— Task objective —
Copy out the part of the data below that opens with the line containing "genus: Tectaria" and closes with the line containing "locality: Mabura Hill; Imbo Valley", both lines included, with nothing changed.
====== Stored records
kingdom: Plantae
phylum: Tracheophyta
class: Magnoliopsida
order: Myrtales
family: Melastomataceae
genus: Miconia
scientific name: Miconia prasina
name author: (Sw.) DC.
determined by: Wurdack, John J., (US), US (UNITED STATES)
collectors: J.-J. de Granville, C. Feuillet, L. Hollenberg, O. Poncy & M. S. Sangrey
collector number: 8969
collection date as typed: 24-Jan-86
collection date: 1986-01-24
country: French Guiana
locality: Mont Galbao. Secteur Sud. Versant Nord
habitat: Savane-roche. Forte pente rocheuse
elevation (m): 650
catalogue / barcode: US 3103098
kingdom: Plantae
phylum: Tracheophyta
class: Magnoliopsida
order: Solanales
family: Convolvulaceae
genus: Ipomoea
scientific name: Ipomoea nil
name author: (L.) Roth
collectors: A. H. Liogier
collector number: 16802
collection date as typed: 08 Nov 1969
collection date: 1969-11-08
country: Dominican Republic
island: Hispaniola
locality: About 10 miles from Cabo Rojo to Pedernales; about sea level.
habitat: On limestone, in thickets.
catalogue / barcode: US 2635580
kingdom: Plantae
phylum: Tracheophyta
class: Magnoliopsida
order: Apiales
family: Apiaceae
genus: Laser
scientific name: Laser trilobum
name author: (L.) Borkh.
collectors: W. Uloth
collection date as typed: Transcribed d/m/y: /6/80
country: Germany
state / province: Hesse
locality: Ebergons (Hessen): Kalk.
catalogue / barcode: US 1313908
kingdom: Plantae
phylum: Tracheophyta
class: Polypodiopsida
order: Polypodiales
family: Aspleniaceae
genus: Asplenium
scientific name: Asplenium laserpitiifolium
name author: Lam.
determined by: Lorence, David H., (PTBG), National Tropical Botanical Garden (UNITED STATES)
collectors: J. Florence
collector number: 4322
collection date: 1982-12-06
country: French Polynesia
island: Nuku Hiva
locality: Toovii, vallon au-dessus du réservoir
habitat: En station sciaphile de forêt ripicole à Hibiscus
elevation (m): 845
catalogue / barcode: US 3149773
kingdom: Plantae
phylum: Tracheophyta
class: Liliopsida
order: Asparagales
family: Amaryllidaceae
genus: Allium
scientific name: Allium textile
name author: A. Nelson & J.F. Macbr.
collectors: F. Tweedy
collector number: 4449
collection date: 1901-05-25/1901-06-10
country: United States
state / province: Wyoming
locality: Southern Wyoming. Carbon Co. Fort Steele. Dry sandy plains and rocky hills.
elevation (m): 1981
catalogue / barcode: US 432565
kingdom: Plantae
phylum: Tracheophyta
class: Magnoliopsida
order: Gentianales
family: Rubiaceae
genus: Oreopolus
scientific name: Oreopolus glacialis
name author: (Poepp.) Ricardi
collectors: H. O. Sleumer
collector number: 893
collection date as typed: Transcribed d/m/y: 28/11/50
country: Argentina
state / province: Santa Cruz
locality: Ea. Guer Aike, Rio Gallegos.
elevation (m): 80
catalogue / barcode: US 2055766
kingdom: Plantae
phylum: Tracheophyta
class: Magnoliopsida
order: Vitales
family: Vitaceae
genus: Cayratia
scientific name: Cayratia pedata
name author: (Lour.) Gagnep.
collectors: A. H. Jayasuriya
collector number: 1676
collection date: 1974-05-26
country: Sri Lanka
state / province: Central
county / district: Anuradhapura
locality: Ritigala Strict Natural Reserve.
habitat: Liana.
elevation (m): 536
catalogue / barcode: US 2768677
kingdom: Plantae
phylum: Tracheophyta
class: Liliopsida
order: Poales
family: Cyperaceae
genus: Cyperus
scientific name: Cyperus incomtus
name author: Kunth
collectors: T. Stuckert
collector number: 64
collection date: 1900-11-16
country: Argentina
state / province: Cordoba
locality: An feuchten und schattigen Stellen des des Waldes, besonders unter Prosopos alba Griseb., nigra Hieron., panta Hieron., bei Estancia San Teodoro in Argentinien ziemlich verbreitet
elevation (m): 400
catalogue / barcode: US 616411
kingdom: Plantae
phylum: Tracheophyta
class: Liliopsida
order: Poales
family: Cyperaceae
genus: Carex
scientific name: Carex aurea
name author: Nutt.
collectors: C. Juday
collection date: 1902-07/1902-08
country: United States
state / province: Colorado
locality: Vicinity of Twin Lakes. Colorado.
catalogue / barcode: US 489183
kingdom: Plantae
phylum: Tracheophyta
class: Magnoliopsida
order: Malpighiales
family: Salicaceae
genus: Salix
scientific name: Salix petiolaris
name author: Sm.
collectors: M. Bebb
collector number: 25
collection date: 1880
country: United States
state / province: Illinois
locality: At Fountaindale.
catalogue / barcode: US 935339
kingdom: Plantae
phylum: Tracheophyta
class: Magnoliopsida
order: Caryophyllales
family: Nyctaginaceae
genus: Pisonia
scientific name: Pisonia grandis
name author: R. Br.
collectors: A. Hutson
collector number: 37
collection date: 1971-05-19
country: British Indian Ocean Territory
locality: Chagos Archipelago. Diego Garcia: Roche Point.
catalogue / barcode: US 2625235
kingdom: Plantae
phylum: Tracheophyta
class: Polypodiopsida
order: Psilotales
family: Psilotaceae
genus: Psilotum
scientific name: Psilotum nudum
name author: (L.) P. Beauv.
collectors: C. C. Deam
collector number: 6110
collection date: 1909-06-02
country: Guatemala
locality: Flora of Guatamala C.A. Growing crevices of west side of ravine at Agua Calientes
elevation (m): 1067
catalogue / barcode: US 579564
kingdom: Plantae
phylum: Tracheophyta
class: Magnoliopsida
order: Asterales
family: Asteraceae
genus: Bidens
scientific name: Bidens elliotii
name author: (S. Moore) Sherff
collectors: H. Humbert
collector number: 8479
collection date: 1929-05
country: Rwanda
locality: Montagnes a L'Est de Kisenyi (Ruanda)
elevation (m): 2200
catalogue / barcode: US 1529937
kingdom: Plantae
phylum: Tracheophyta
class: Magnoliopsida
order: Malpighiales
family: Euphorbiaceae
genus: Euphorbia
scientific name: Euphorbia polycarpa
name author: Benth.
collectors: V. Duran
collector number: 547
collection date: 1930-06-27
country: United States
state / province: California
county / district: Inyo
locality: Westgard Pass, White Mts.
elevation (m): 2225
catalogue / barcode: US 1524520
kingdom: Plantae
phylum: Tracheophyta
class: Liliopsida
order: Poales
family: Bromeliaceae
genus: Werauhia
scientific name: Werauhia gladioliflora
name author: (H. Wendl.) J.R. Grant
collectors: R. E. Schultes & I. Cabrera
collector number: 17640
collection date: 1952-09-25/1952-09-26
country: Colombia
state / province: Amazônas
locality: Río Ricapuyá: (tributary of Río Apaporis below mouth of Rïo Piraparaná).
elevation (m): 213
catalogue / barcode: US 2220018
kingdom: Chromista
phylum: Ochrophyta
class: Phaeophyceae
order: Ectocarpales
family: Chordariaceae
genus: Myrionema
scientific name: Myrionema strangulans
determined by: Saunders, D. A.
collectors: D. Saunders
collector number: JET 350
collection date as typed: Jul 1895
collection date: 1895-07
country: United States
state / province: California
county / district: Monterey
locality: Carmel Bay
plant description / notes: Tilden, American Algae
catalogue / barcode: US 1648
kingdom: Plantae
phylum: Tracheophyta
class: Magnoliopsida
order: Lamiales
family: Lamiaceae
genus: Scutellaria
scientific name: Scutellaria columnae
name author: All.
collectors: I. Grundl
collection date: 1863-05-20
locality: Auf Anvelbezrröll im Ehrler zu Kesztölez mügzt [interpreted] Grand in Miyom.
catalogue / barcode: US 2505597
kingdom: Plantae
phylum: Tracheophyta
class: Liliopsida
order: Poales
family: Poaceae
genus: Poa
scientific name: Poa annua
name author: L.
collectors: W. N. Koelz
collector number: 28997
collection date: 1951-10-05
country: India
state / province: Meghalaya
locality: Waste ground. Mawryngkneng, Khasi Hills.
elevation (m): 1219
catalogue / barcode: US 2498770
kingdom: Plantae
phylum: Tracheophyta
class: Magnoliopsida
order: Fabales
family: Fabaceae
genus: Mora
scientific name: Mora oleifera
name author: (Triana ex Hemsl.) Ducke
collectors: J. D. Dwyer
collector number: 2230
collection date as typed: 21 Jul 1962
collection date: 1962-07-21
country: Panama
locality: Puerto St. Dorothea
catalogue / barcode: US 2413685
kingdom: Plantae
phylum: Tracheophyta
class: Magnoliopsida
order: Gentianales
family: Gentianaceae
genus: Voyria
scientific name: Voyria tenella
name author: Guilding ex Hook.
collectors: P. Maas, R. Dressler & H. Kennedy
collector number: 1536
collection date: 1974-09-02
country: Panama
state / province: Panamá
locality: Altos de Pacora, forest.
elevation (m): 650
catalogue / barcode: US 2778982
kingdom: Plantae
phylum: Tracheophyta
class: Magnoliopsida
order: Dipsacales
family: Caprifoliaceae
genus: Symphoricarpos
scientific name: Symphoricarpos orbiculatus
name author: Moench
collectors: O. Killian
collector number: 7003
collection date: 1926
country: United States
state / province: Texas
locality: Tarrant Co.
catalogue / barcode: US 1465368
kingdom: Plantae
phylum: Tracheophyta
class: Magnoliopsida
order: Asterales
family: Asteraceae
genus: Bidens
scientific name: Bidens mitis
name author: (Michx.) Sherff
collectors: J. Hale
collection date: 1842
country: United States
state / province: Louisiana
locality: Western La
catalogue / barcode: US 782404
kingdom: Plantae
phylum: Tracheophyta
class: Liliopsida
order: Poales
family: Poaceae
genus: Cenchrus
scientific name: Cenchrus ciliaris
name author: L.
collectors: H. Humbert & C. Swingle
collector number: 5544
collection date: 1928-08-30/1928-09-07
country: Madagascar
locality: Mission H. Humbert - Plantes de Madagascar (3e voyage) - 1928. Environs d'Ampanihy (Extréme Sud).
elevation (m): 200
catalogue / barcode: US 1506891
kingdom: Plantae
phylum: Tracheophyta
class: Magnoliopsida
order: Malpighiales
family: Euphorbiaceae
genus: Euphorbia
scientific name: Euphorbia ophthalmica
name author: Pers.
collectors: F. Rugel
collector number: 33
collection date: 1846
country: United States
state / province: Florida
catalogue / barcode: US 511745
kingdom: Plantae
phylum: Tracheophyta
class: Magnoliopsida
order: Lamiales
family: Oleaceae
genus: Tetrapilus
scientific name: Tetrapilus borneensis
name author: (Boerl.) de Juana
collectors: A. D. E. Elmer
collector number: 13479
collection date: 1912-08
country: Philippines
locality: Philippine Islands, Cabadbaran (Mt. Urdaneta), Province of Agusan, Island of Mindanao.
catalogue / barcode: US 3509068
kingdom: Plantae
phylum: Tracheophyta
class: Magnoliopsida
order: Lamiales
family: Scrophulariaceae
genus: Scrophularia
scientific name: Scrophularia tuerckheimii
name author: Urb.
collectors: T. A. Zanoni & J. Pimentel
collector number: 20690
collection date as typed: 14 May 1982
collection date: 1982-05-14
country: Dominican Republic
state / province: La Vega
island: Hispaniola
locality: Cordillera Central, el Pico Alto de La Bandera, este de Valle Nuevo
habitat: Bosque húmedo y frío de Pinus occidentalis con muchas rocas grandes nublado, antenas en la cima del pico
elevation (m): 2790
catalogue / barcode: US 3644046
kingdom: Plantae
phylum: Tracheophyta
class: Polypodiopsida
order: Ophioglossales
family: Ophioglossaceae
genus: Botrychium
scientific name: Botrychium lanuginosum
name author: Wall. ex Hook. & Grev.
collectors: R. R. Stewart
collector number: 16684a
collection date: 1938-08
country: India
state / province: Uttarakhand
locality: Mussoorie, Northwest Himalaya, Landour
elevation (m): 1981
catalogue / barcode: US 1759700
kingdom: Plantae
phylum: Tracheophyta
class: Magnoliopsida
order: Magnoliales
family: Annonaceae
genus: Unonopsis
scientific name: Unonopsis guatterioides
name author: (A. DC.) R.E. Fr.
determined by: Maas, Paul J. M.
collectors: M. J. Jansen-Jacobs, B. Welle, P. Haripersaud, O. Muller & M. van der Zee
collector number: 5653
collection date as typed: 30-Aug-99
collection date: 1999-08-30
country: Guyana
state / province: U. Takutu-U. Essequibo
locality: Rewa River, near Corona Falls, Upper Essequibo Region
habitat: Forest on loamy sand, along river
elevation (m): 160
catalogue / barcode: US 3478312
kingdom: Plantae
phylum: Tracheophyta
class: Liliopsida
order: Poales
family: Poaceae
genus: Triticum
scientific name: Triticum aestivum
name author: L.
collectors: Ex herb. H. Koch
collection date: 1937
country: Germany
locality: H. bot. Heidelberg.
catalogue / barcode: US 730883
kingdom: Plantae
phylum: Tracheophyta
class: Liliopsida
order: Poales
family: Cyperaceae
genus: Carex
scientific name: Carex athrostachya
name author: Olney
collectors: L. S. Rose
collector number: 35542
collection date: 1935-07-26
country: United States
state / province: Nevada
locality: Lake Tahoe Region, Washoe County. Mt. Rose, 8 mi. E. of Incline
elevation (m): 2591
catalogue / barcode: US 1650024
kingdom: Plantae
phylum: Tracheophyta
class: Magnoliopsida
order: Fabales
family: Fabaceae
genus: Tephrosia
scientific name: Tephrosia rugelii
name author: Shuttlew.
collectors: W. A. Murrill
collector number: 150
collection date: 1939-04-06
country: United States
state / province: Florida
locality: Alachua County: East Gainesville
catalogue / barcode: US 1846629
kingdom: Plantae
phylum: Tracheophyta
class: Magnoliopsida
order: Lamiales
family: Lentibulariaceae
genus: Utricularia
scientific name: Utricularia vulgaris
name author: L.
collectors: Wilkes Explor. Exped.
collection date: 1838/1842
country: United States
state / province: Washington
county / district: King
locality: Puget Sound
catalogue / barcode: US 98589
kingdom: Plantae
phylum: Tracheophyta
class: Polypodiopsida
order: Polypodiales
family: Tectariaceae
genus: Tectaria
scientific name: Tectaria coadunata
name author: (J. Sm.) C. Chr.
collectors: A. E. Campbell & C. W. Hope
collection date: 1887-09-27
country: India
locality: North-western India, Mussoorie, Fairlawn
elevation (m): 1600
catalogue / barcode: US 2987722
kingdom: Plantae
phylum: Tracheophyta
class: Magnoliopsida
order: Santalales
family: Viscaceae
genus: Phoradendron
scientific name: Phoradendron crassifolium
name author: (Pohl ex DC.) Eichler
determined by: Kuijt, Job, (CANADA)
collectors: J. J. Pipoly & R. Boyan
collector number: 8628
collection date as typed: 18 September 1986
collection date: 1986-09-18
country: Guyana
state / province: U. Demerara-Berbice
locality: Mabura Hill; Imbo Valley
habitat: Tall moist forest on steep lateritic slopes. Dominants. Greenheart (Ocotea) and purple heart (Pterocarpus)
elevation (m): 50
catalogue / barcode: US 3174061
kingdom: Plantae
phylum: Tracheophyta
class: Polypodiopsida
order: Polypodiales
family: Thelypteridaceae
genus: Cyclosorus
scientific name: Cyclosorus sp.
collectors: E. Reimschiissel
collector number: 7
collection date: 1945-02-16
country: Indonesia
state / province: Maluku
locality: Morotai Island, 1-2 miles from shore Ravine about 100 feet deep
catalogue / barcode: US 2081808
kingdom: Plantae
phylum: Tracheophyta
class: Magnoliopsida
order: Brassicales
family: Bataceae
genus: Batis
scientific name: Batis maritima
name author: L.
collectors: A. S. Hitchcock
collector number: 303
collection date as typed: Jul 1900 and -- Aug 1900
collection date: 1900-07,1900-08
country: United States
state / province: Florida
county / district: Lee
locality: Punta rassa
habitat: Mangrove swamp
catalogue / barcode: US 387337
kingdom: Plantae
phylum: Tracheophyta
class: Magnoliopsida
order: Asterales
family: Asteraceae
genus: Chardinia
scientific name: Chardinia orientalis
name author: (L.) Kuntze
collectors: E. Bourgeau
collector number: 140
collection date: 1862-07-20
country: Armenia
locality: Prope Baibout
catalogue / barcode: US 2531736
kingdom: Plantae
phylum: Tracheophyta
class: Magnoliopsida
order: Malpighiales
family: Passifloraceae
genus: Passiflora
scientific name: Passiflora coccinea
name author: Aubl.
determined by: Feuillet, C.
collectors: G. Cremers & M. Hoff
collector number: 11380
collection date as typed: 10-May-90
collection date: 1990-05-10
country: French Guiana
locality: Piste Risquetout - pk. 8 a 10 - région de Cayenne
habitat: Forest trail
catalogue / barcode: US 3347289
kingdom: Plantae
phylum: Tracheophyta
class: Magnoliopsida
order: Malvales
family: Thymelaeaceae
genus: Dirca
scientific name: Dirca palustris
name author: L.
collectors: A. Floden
============
— Written answer —
genus: Tectaria
scientific name: Tectaria coadunata
name author: (J. Sm.) C. Chr.
collectors: A. E. Campbell & C. W. Hope
collection date: 1887-09-27
country: India
locality: North-western India, Mussoorie, Fairlawn
elevation (m): 1600
catalogue / barcode: US 2987722
kingdom: Plantae
phylum: Tracheophyta
class: Magnoliopsida
order: Santalales
family: Viscaceae
genus: Phoradendron
scientific name: Phoradendron crassifolium
name author: (Pohl ex DC.) Eichler
determined by: Kuijt, Job, (CANADA)
collectors: J. J. Pipoly & R. Boyan
collector number: 8628
collection date as typed: 18 September 1986
collection date: 1986-09-18
country: Guyana
state / province: U. Demerara-Berbice
locality: Mabura Hill; Imbo Valley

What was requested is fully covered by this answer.